Two unrelated boys with congenital adrenal hypoplasia were followed from birth for 20 yr. In spite of continuous treatment with hydrocortisone and fluorocortisone both patients had delayed growth and bone maturation since early childhood and failure of spontaneous puberty. Tests of the hypothalamic-pituitary function showed low basal plasma LH and FSH levels and blunted LH and FSH responses to standard GnRH tests and increased basal and TRH-stimulated PRL levels. Low dose pulsatile GnRH administration for 26 h, mimicking presumed physiological GnRH secretion, induced a continuing rise of plasma FSH in both patients and a slight increase of plasma LH and testosterone in one patient. These results indicate a hypothalamic origin of the gonadotropin deficiency with possible prenatal onset, since both patients had cryptorchidism during infancy. Hypogonadism in patients with adrenal hypoplasia may result from deficient steroid secretion of the hypoplastic fetal adrenals.

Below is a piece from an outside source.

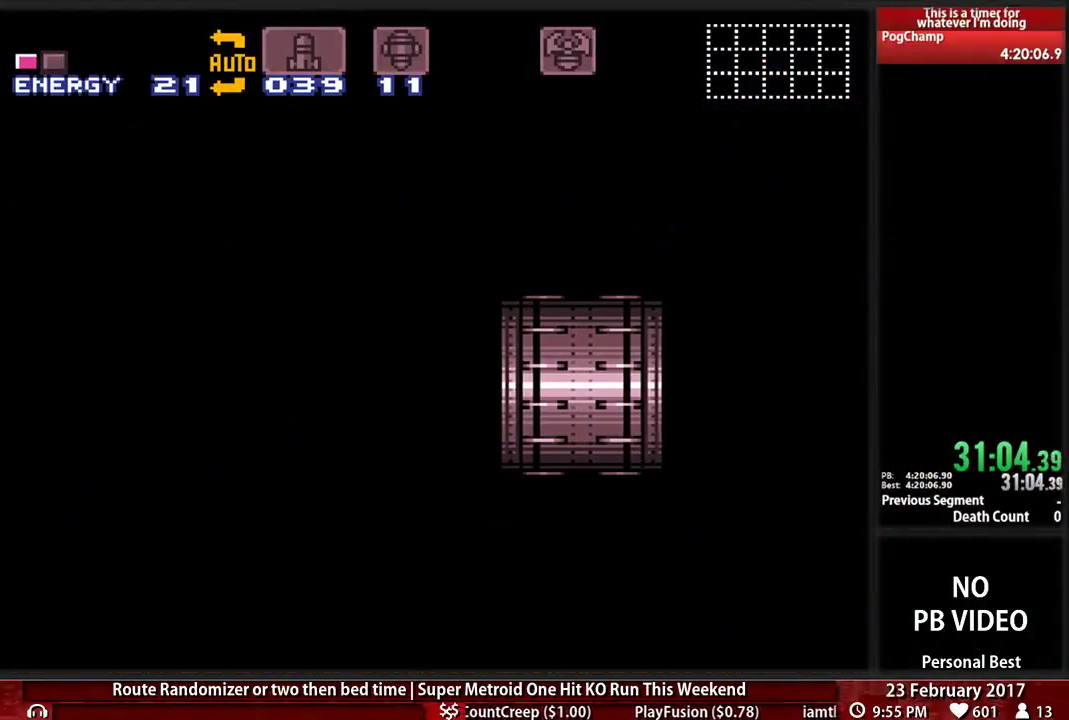
{"dt_ms": 500, "buttons": ["B", "DPAD_RIGHT"], "events": [[379, "B", "down"], [414, "DPAD_RIGHT", "down"]]}
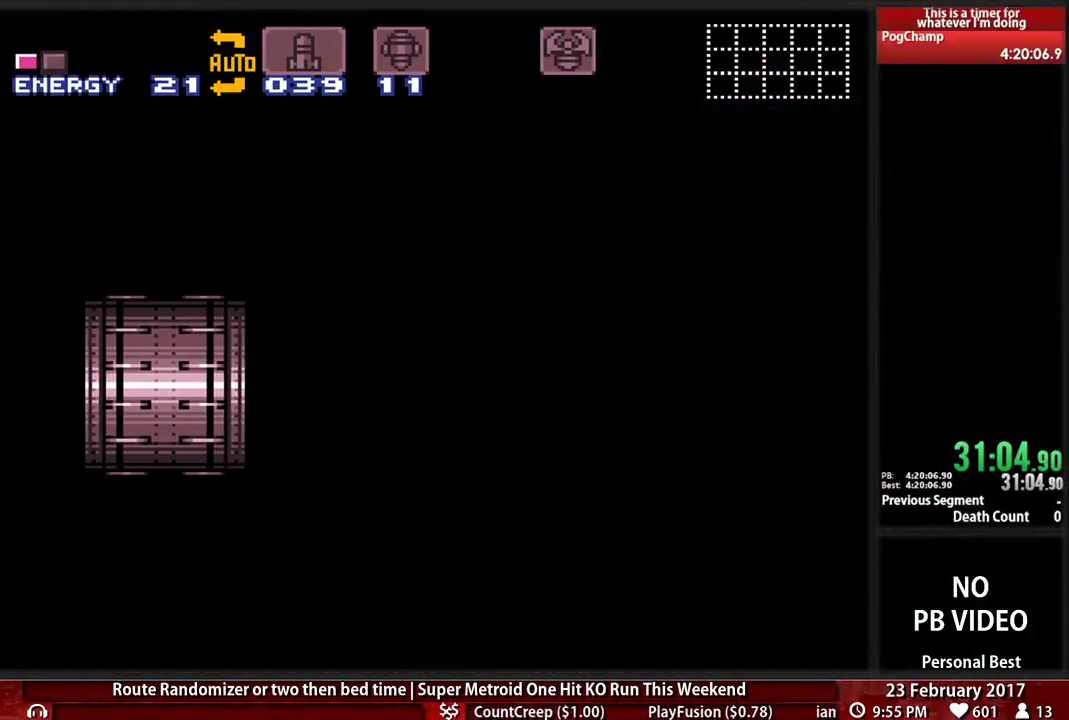
{"dt_ms": 500, "buttons": ["B", "DPAD_RIGHT"], "events": []}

两名患有先天性肾上腺发育不全的无血缘关系男孩从出生起接受了20年的跟踪观察。尽管持续接受氢化可的松和氟氢可的松治疗,但两名患者自幼儿期起生长和骨骼成熟均延迟,且青春期自发启动失败。下丘脑 - 垂体功能测试显示基础血浆促黄体生成素(LH)和促卵泡生成素(FSH)水平低,对标准促性腺激素释放激素(GnRH)测试的LH和FSH反应迟钝,基础及促甲状腺激素释放激素(TRH)刺激后的催乳素(PRL)水平升高。模仿假定的生理性GnRH分泌,低剂量脉冲式GnRH给药26小时,使两名患者的血浆FSH持续升高,一名患者的血浆LH和睾酮略有增加。这些结果表明促性腺激素缺乏起源于下丘脑,可能在产前就已发病,因为两名患者在婴儿期均患有隐睾症。肾上腺发育不全患者的性腺功能减退可能是由于发育不全的胎儿肾上腺类固醇分泌不足所致。